Le directeur des services techniques s’est attaché à décrire les procédures d’entretien des équipements de la Ville. Dans le cas présent, un système de signalement (par exemple par les agents chargés de l’entretien des espaces verts et de la propreté) et d’alerte est mis en place, qui doit entrainer des réparations priorisées en fonction de l’urgence et du risque quant à la sécurité.
Concernant la barrière qui a provoqué la chute de la victime, le directeur des services techniques a affirmé qu’il n’y avait eu aucun signalement de problème (alors qu’il en enregistre environ 9000 par an pour l’ensemble de la ville de Belfort) et que, s’étant rendu sur place le lendemain de l’accident, il n’avait pas détecté de trace de pourrissement du bois.
Cependant, les premières constatations de la police font état de parties dégradées de la barrière à moins de 50 mètres des lieux de l’accident.
Il a aussi précisé que pour l’installation de tels équipements, la Ville fait appel à des entreprises spécialisés, ainsi qu’à des experts pour contrôler la bonne réalisation des travaux.
« A quel moment faites-vous une inspection spécifique », a cependant demandé le président du tribunal ? Question formulée en référence à l’entretien dans la durée d’un équipement de sécurité et en sous-entendant que la Ville aurait dû prendre l’initiative d’un contrôle spécifique, au-delà des simples procédures de signalement de ses agents ou des usagers.
Me Haenig s’est lui aussi interrogé sur le bon entretien de cette barrière. Tout en concédant l’absence de texte réglementaire dans ce domaine, il a souligné que « tout ouvrage a une durée de vie et qu’il y a donc un problème d’entretien à un moment où à un autre ».
Même interrogation du côté du procureur, qui, faisant le constat factuel que la barrière avait cédé, a estimé qu’il y avait eu « une défaillance quelque part ».
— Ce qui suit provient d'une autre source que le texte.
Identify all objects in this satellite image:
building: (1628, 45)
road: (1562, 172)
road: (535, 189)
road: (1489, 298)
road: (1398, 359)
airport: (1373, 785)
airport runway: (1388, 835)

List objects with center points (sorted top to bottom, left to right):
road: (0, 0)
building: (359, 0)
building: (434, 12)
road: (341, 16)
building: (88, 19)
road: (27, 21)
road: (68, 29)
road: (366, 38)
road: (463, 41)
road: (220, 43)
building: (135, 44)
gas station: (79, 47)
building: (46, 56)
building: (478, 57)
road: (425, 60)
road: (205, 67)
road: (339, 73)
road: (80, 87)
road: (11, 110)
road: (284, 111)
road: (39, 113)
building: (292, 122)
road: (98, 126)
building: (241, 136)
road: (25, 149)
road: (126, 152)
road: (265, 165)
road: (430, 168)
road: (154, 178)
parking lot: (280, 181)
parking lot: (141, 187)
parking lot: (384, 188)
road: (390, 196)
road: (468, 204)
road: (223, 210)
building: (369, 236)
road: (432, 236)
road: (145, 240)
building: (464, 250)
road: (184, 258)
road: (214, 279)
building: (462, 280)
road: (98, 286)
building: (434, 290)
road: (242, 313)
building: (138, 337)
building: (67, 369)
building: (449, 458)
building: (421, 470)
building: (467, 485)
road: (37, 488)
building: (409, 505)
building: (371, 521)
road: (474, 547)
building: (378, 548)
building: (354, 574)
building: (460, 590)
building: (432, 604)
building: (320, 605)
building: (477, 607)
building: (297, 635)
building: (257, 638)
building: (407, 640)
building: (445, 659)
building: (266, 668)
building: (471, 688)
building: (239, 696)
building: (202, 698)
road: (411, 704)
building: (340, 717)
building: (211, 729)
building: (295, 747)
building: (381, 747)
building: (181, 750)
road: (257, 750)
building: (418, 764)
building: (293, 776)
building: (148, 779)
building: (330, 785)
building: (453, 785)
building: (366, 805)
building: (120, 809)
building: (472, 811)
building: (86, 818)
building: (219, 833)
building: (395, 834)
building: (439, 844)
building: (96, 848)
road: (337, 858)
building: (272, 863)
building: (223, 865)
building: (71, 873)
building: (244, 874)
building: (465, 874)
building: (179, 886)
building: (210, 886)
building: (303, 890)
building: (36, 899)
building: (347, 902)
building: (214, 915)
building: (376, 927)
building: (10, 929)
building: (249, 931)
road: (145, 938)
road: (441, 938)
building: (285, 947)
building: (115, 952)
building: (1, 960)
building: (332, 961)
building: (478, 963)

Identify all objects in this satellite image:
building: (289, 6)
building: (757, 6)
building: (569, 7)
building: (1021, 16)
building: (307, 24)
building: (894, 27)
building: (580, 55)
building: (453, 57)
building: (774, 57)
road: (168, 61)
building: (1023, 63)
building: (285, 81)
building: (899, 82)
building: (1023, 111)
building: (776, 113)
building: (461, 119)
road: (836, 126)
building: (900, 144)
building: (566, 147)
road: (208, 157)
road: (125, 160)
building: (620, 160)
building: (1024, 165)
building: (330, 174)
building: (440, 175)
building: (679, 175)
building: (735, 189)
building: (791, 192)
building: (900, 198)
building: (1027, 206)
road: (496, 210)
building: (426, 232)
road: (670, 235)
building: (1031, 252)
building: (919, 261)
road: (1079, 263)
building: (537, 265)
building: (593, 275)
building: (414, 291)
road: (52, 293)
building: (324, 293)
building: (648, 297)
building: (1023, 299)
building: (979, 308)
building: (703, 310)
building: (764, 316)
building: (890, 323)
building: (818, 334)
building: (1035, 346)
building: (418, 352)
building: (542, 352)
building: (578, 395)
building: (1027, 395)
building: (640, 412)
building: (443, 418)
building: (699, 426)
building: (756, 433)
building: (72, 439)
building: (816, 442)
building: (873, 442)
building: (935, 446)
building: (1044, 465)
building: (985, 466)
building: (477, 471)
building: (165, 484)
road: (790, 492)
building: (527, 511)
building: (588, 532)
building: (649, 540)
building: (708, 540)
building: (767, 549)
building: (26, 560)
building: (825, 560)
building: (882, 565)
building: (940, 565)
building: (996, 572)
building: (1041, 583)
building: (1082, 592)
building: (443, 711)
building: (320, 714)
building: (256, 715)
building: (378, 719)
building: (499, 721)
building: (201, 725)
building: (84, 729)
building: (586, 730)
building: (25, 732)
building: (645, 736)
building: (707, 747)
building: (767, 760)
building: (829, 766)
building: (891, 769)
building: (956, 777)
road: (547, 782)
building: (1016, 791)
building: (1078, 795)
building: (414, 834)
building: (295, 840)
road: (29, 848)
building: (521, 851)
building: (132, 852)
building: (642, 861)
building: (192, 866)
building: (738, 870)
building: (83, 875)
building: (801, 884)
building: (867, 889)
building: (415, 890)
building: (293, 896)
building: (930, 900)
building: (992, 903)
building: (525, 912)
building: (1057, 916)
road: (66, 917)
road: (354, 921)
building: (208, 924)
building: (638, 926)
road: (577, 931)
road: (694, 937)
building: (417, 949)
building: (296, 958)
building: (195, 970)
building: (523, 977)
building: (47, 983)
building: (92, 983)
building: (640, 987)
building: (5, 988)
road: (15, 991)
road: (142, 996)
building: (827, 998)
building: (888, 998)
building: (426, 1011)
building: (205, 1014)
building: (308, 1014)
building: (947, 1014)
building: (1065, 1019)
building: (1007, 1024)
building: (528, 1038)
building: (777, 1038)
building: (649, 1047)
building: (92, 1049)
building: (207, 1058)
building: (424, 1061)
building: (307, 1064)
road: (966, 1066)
Me Haenig, dans ses réquisitions, a estimé que « la commune est défaillante dans ses obligations d’entretien ». Il a demandé 45 000 euros de préjudice moral pour l’épouse et les quatre filles de la victime, ainsi que 15 000 euros pour ses petits-enfants.
Le procureur a estimé que la Ville n’avait aucune intention de nuire et a suggéré que les faits soient requalifiés en homicide involontaire par personne morale. Il a requis une peine « d’avertissement » et de « pédagogie », soit une amende de 20 000 euros assortie d’un sursis total.
Amende avec sursis
Me Marlène Joubier, avocate de la Ville a estimé pour sa part que la commune n’avait pas contrevenu à ses obligations, puisqu’aucun texte n’encadre ses obligations sur ce type d’équipement. Elle a également défendu que rien ne permet de démonter que la commune a souhaité créer une situation de risque, s’est entourée de sachants et d’experts pour installer la barrière. Elle s’est aussi étonnée que l’instruction, dont elle a dénoncé les « approximations, les lacunes et les contradictions », ait écarté la possibilité d’une incivilité, dans la mesure ou un boulon devant contribuer à maintenir la barrière en place n’a jamais été retrouvé.
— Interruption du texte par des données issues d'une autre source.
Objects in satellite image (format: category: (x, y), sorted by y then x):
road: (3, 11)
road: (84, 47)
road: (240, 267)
Compte tenu de tous ces points, elle a demandé la relaxe de la Ville de Belfort. Concernant les demandes d’indemnisation, elle a suggéré au tribunal de se déclarer incompétent, dans la mesure, où, selon elle, pareille demande doit être faite auprès du tribunal administratif.
Le tribunal judiciaire de Belfort a requalifié les faits en homicide involontaire par personne morale (donc sans retenir la « violation manifestement délibérée d’une obligation de sécurité ou de prudence ») et a reconnu la commune coupable. Elle l’a condamnée à une amende de 40 000 euros avec sursis.
Concernant la demande d’indemnisations du préjudice moral, elle s’est déclarée incompétente et estime que c’est au tribunal administratif d’éventuellement statuer sur cette question.